For lots of detail on organic carbon dosing including many reports form users you may also find this thread of interest:

http://reefcentral.com/forums/showthread.php?t=2134105&highlight=organic+carbon+dosing

cougareyes
06/10/2016, 08:17 PM
Hi Cougareyes,
I've still been running the Ecobak Plus pellets in the circulating receator and I still get cyano on my crushed coral which is my sand bed. I don't have sand but crashed coral so I'm not sure if the crushed coral might be leaching out some phosphate.



I swore I read enough on these things to get to workout. Since I haven't put corals in the tank yet I'm not stressing it. The cyano is not that bad and it looks worse in the morning once the lights turn on as if it grew over night.

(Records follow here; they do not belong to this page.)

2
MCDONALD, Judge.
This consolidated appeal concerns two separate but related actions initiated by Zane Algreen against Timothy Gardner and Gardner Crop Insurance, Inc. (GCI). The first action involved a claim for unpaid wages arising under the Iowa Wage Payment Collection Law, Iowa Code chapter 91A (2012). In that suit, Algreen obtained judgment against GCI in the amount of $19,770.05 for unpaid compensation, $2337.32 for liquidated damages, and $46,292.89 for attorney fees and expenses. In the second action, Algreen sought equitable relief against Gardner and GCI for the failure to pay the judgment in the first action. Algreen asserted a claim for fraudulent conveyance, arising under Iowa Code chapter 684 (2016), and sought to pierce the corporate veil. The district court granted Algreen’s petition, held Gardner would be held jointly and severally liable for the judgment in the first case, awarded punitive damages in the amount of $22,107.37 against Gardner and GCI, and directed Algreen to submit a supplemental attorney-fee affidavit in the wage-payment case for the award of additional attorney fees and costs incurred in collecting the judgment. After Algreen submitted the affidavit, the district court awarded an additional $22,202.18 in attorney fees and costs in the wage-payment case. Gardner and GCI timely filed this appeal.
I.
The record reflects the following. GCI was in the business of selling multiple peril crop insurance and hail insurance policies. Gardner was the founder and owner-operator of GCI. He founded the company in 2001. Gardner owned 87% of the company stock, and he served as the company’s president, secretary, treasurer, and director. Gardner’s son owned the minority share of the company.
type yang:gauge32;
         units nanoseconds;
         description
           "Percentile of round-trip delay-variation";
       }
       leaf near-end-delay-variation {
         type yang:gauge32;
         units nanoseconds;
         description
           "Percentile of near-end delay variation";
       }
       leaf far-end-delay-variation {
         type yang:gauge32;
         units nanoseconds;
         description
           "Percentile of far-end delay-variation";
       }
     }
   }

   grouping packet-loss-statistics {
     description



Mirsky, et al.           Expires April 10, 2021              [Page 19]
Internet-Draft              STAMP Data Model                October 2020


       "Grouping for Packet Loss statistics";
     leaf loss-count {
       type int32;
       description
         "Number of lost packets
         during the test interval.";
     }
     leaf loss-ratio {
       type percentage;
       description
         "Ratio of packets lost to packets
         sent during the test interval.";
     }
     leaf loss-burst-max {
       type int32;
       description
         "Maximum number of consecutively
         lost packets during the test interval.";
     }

I'll keep trying and reading

Also my nitrates are at 5.0 and phos at 0

I guess the cyano is a small side effect to deals with at the moment

I'm definitely not the one to ask I was just sharing my experiences, but I can give you all the solutions that were given to me that didn't work. The first was what I said earlier about removing some of the pellets, 2nd is to slow down the tumble(if it's too aggressive it could be sloughing too much), 3rd tune the skimmer to skim a little wetter. Your nitrates and phosphates look good, and if the cyano isn't bothering you yet, I'd say ride it out.

GimpyFin
06/17/2016, 06:53 PM
I've been using ecobak plus for probably a couple years now and love it. Aside from a little cloudiness early on, I haven't had any ill effects and no cyano (Don't have overly high flow in the tank, but no real dead spots either.) I use a hydra aquatics biopellet reactor that keeps the pellets tumbling almost perfectly without clumping or beating them into oblivion and the output is right next to the inlet on the skimmer. I don't use gfo, just biopellets and some sand/rock/chaeto in my refugium. Nitrate has stayed around 2 ppm give or take and phosphate usually .02 ppm or less.

darrick001
06/23/2016, 10:34 PM
I am running BP but only about 2 tablespoons in a 300+ gal system. I am not using it to reduce nitrates but to increase bacteria as a coral food source. Nitrate reduction is a nice side benefit of my experiment. There is another possible cause of the cyno. As the bacteria count increases so dose the demand for o2. If the bacteria count gets high enough the o2 can drop. This is often counter acted by adding air stones. When the bacteria use the o2 we are left with co2 and cyno and Dino populations explode in the presence of high co2 level's. Even if your nitrates are at zero cyno and Dino will grow like crazy if your co2 levels are high.

tmz
06/24/2016, 10:30 AM
While some autotrophic and mixotrophic organisms like cyanbobacteria and some dinoflagellates may benefit from higher CO2 levels as evident in low pH water ,the CO2 level and O2 level are not interdependent .There can be high O2 and high CO2 and vice versa.

The heterotrophic bacteria that use organic carbon also produce some CO2.